From the beginnings of mankind, plants have been considered as our allies. More than 90% of the drugs used in the non-industrialized world are natural products and more than 60% of medicines used in Western medicine originate from plants and microbes29. In Mexico, since the pre-Hispanic period, several species of the Araceae family have been used for medicinal, food, magical-religious and ornamental purposes30. However, the chemical and biological activity studies of some species are practically null, including that of the genus A. schlechtendalii Kunth. Little is known about this plant, about the different uses and applications it has had in traditional Mexican medicine. In order to strengthen the knowledge of this species, which up to that time remained unrecorded in Western medicine and patent databases, as well as in ethnobotanic and ethno pharmacological studies, firstly the toxicity evaluation of the aqueous extract of this plant was carried out. According to a preliminary toxicity test study with Artemia salina to determine the lethal concentration (LC50) through PROBIT transformation, the extract from A. schlechtendalii Kunth was shown to be non-toxic.

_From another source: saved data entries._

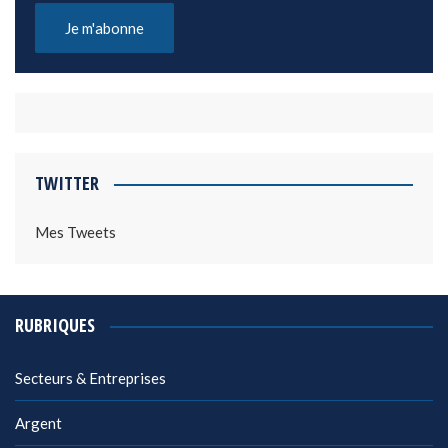
TWITTER
Mes Tweets
RUBRIQUES
Secteurs & Entreprises
Argent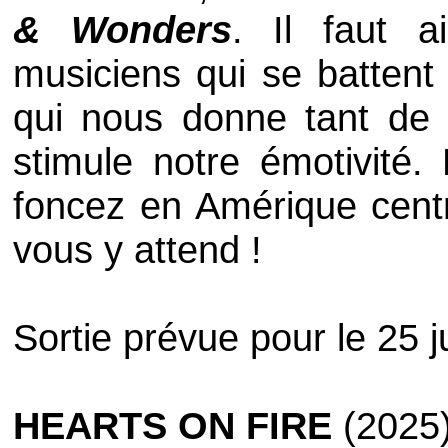
& Wonders
. Il faut a
musiciens qui se battent 
qui nous donne tant de s
stimule notre émotivité.
foncez en Amérique centr
vous y attend !
Sortie prévue pour le 25 ju
HEARTS ON FIRE
(2025)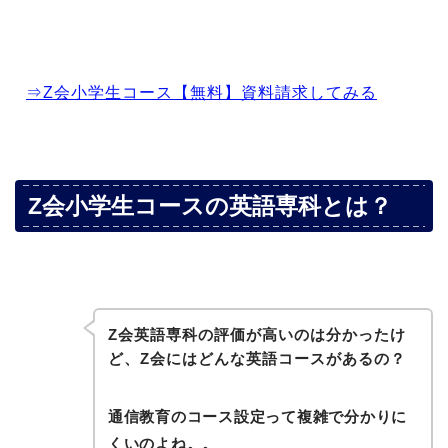
⇒Z会小学生コース【無料】資料請求してみる
Z会小学生コースの英語専科とは？
Z会英語専科の評価が高いのは分かったけ
ど、Z会にはどんな英語コースがあるの？
通信教育のコース設定って複雑で分かりに
くいのよね。。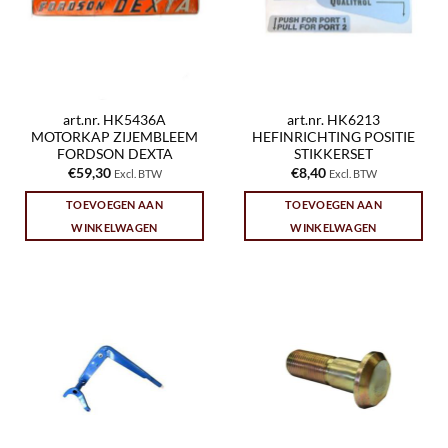
art.nr. HK5436A
art.nr. HK6213
MOTORKAP ZIJEMBLEEM
HEFINRICHTING POSITIE
FORDSON DEXTA
STIKKERSET
€
59,30
€
8,40
Excl. BTW
Excl. BTW
TOEVOEGEN AAN
TOEVOEGEN AAN
WINKELWAGEN
WINKELWAGEN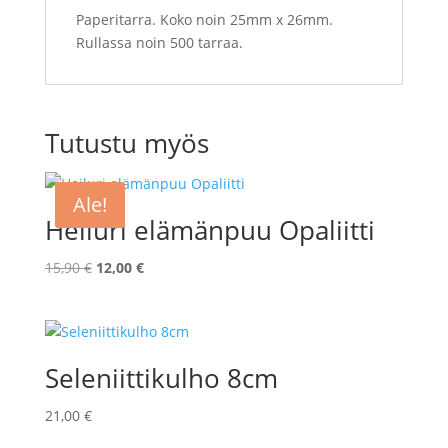
Paperitarra. Koko noin 25mm x 26mm.
Rullassa noin 500 tarraa.
Tutustu myös
Ale!
Heiluri elämänpuu Opaliitti
Alkuperäinen
Nykyinen
15,90
€
12,00
€
hinta
hinta
oli:
on:
15,90 €.
12,00 €.
Seleniittikulho 8cm
21,00
€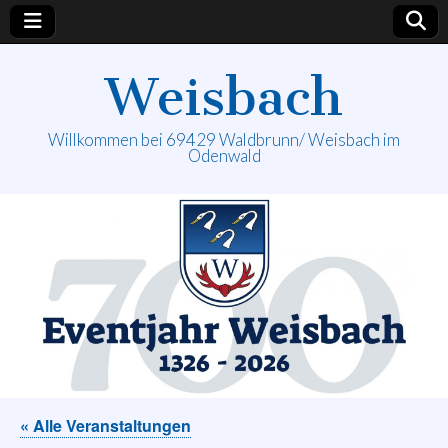
Weisbach
Willkommen bei 69429 Waldbrunn/ Weisbach im
Odenwald
« Alle Veranstaltungen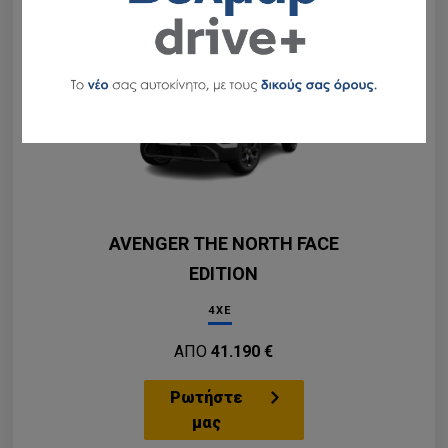
Γκάμες
AVENGER THE NORTH FACE
EDITION
4XE
ΑΠΟ
41.190 €
Ρωτήστε
μας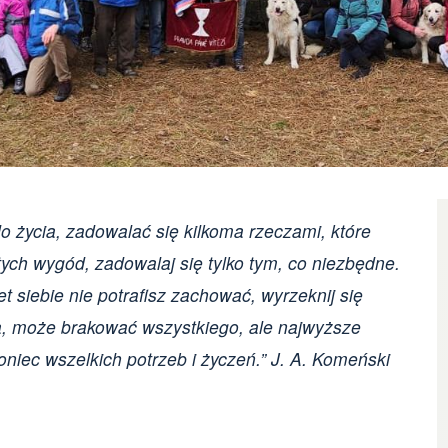
o życia, zadowalać się kilkoma rzeczami, które
 tych wygód, zadowalaj się tylko tym, co niezbędne.
awet siebie nie potrafisz zachować, wyrzeknij się
ga, może brakować wszystkiego, ale najwyższe
oniec wszelkich potrzeb i życzeń.” J. A. Komeński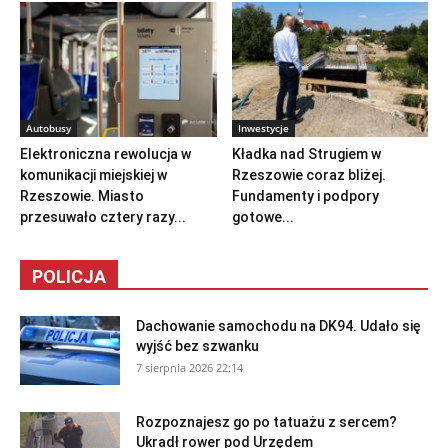
Autobusy
Inwestycje
Elektroniczna rewolucja w
Kładka nad Strugiem w
komunikacji miejskiej w
Rzeszowie coraz bliżej.
Rzeszowie. Miasto
Fundamenty i podpory
przesuwało cztery razy...
gotowe...
POLICJA
Dachowanie samochodu na DK94. Udało się
wyjść bez szwanku
7 sierpnia 2026 22:14
Rozpoznajesz go po tatuażu z sercem?
Ukradł rower pod Urzędem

Renal insufficiency is a health problem in Mexico and in particular the state of Veracruz has occupied the first place in new cases of chronic kidney disease (CKD) with 600 cases/million inhabitants. Due to the importance of the problem, there is an interest in finding alternatives for prevention, for therapeutic treatments by nephroprotective agents or remission of kidney damage through natural resources. The rat models are an important tool to investigate the development of CKD since anatomically and physiologically they are analogous with humans. The effects on renal and extra-renal damage of natural products have been studied in rat models inducing chronic renal failure by the administration of adenine7,20,31,32.
CONCLUSION
In order to accrue scientific knowledge that can support or reject medico-ethnobotanical uses or claims of A. schlechtendalii Kunth, particularly those linked with the renal or urinary system, this pioneer study was performed, using adenine-induced renal damage as a model. Under the conditions used (dose and administration time), testing for possible nephroprotective action of the plant extract against adenine induced damage, from the statistical point of view, it can be considered that this capacity was not observed. However the need to continue and expand the research to clarify the effectiveness of A. schlechtendalii Kunth root in the prevention, mitigation or remission of kidney damage has become evident by the results achieved.
SIGNIFICANCE STATEMENT
The specific finding of this study is that under the conditions used in the preclinical experiment (with rats), Anthurium schlechtendalii Kunth extract did not show nephroprotective or renal damage remission capacity in a murine model where the renal damage was induced by oral administration of adenine. Further research needs to be carried out, covering phytochemical characterization and preclinical studies.